Drayage Carriers Press for Chassis Details
This story appears in the Oct. 18 print edition of Transport Topics.
Drayage carriers said they are pressing ocean cargo lines for more details about plans to make truckers responsible for supplying intermodal chassis.
“There is a big unknown right now,” David Manning, president of Tennessee Express, Nashville, Tenn., told Transport Topics. “We are getting some conflicting information. There are mixed signals as to what [ocean carriers] are doing.”
Several ocean carriers in recent months have announced plans to begin requiring that fleets take responsibility for chassis used to deliver or pick up freight.
Those ocean carriers include Evergreen Marine, NYK Line, Orient Overseas Container Line, Hyundai Merchant Marine and Atlantic Container Line.
Manning said some ocean carriers even have issued press releases stating their plans to exit the chassis business. However, their representatives haven’t provided details about potential changes.
Curtis Whalen, executive director of the Intermodal Motor Carriers Conference of American Trucking Associations, said the group’s members are concerned.
“The chassis situation is still confusing,” he said. “I thought there was a grand plan. I’ve been trying to meet with the [ocean] lines with no success. We don’t know what the hell is going on.”
Despite the frustration, there has been progress.

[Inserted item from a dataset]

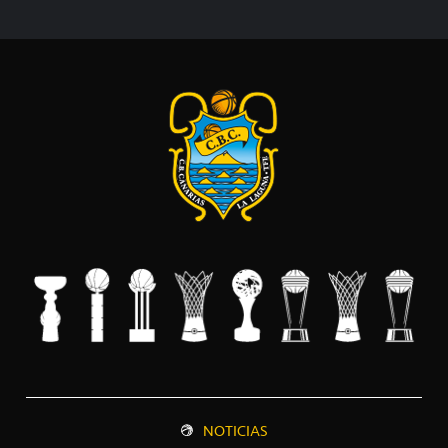
NOTICIAS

Carriers such as Maersk Line and lessors such as Trac Intermodal have developed workable programs to help intermodal carriers cope during the transition, said Chris Giltz, senior vice president for Evans Delivery, an intermodal trucker based in Schuykill Haven, Pa.
Denmark-based Maersk, the largest ocean carrier, began the chassis exodus last year when it began charging a daily rental fee for chassis that fleets could use to carry any ocean carrier’s container.
Until Maersk’s program began, chassis were provided free to truckers in the United States. Everywhere else, drayage firms own and manage their own chassis.
“We are trying to understand where the market is headed,” Manning said. “[Ocean carriers] realize that pulling out of the chassis business would create a void. They would like to get there [i.e., stop offering chassis], execute their strategies and get out of the chassis business.
“I’d certainly like to find a joint solution,” Manning said. “It’s a question of how we get there.”
Manning added that drayage carriers probably will have to rely on a fleet of chassis in some locations that anyone can use.
That approach could help highway carriers to avoid having their own equipment tied up in places such as rail yards where they can’t control it.
In other markets, fleets may be able to justify owning chassis, he said.
Giltz said his company has hired one full-time and one half-time person to process chassis bills. In general, customers have been willing to reimburse fleets for the new chassis charges, he said.
Though the billing process has changed, operations remain smooth.
“We are now getting bills from Trac for daily usage,” Giltz said. “But we are doing the same moves as before. From an operations standpoint, things are status quo.”
Giltz also singled out CMA CGM, a French-based ocean carrier, for providing useful information about the transition and currently available chassis plans. Trac provides chassis in the United States for CMA.
“They have done a good job of reaching out so far to truckers,” he said. “Trac deserves credit for talking to truckers and trying to work out the kinks. It is a big change for them as well as for us.”
Giltz raised one other issue.
“One of the main things we will be looking at when we have a choice of chassis providers will be their tire policies,” he said. “Those have been extremely unfair.”
For example, he said, drayage carriers will receive invoices from vendors for damage to tires on chassis that are sitting in terminals where it isn’t practical for trucking company officials to verify the alleged damage.
As a result, owner-operators or the trucking company unfairly are forced to pay for repairs to tires that often are substandard, he said.
“We will be looking to utilize a vendor that modifies the current practices,” Giltz said.
Chassis policy changes followed the implementation of a U.S. rule that required ocean carriers to be responsible for chassis condition instead of truckers. Carriers such as Atlantic Container Line that have commented publicly beyond their announcements have said the chassis safety rules weren’t a factor in their decision.